While many shorebirds and seabirds nest on Deveaux Bank, we only have 4 possible nesters on North Beach. They are the Wilson’s Plover, the Least Tern, the Willet and a possible pair of American Oystercatcher. (The answers to Friday’s teaser are at the end of this article). Shorebird and seabird nesting is a fragile enterprise and success is fraught with peril since a nest is often nothing more than a shallow scrape in the sand. We have a designated nesting area on North Beach, but birds can’t read and often choose other areas and are subject to high tides and predators.
The Wilson’s Plovers have been exhibiting courting behavior on our beach this spring. Males have been vocal and territorial with each other while courting females. They lay eggs in a small scrape in the sand and try to camouflage their nest. If you get near a bird that is vocal and feigning a broken wing, steer clear of the area. It means they have a nest nearby.
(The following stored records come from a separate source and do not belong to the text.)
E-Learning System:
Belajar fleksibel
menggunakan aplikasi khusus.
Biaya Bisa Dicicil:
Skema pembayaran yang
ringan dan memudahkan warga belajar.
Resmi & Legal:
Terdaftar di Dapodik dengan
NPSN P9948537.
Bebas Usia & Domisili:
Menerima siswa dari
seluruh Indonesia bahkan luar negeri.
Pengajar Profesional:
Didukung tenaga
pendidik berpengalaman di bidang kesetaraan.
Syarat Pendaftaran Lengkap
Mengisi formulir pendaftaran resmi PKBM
Least Terns are the smallest of the SC terns and have a black-tipped yellow bill. They have a very funny courting behavior where a male brings a small fish to the female and she either accepts the fish of rejects it. We have photographed this many times on North Beach. They will actually “dive bomb” you if you get near a possible nest. Last year, there was evidence of Least Tern nesting on the “highway” part of the cut, but unfortunately SC DNR found evidence of coyote tracks near the possible nests. There have been several endeavors to actually make Least Tern nesting areas on coarse sand and pebble covered roofs or abandoned docks in Charleston to give them a safe environment for nesting. The results are promising.
A pair of American Oystercatchers (including our reliable banded U5) may also have had a nest on Seabrook. They are often seen together on our beach. Their nest is also a scrape in the sand, usually further back in the dunes. The use their feet to make a scrape and line it with shells, pebbles and wrack. It is often susceptible to high tides.
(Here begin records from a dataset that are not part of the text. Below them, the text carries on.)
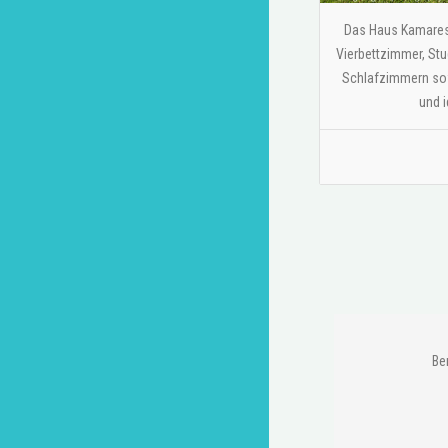
Das Haus Kamares d
Vierbettzimmer, St
Schlafzimmern sowi
und i
Be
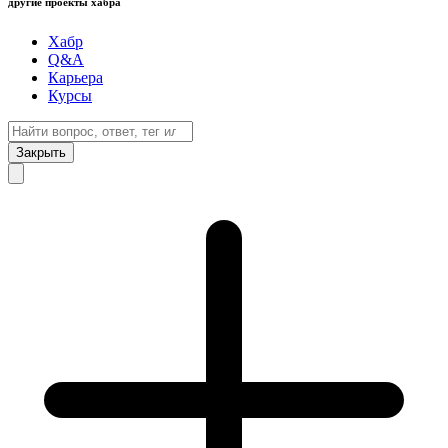
другие проекты хабра
Хабр
Q&A
Карьера
Курсы
Закрыть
Several pairs of vocal Willets have also been observed on our beach which could indicate a nest. Willets nest back in the dunes and also on the ground. They have a piercing call and also use a broken wing display to draw attention away from their nest.
On Deveaux Bank, the colonial nesters abound. Colonial nesting means nesting in large groups of the same species. Brown Pelicans, Black Skimmers, Royal Terns, Gull-billed Terns and Sandwich Terns all nest in large colonies. I have never personally observed these birds on nest, but Dana Beach’s book on Deveaux Bank has wonderful pictures of the spectacle of the large colonies of nesting birds. The Brown Pelican nesting colony is the largest on the Atlantic Coast.
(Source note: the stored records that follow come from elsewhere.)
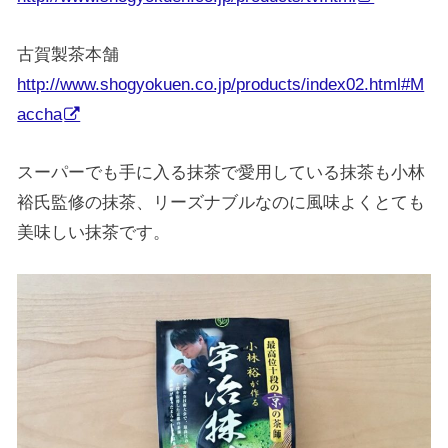
古賀製茶本舗
http://www.shogyokuen.co.jp/products/index02.html#M
accha
スーパーでも手に入る抹茶で愛用している抹茶も小林
裕氏監修の抹茶、リーズナブルなのに風味よくとても
美味しい抹茶です。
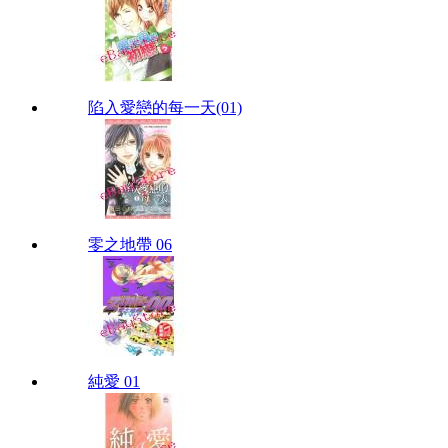
陷入愛戀的每一天(01)
零之地帶 06
純愛 01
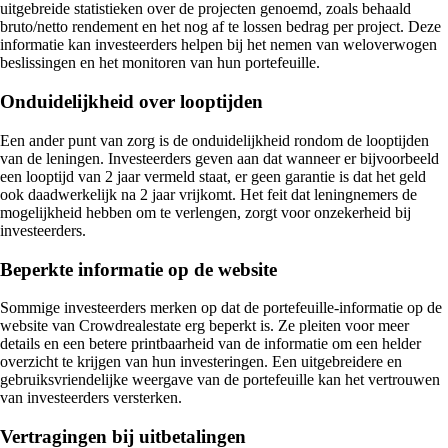
uitgebreide statistieken over de projecten genoemd, zoals behaald
bruto/netto rendement en het nog af te lossen bedrag per project. Deze
informatie kan investeerders helpen bij het nemen van weloverwogen
beslissingen en het monitoren van hun portefeuille.
Onduidelijkheid over looptijden
Een ander punt van zorg is de onduidelijkheid rondom de looptijden
van de leningen. Investeerders geven aan dat wanneer er bijvoorbeeld
een looptijd van 2 jaar vermeld staat, er geen garantie is dat het geld
ook daadwerkelijk na 2 jaar vrijkomt. Het feit dat leningnemers de
mogelijkheid hebben om te verlengen, zorgt voor onzekerheid bij
investeerders.
Beperkte informatie op de website
Sommige investeerders merken op dat de portefeuille-informatie op de
website van Crowdrealestate erg beperkt is. Ze pleiten voor meer
details en een betere printbaarheid van de informatie om een helder
overzicht te krijgen van hun investeringen. Een uitgebreidere en
gebruiksvriendelijke weergave van de portefeuille kan het vertrouwen
van investeerders versterken.
Vertragingen bij uitbetalingen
If you see anything that you suspect as nesting activity, give the birds lots of room. Respect the posted nesting area. Keep your pets on a leash, and out of the “No Dogs Allowed” area completely, as well not allowing dogs to go above the high tide line in any area. Don’t force feeding birds near the water to fly and give them lots of room to feed. Don’t litter on the beach, nor feed the birds human food. If you see trash, pick it up. Birds can ingest or feed their chicks plastic items they mistake for food.
Beach nesting coastal birds are among the most threatened of all migratory birds. Of the 51 species that breed in North America , 43%, or 22 species, are declining in population. Audubon South Carolina has a program called “Let ’em Rest, Let ’em Nest” – a way of co-existing with coastal birds.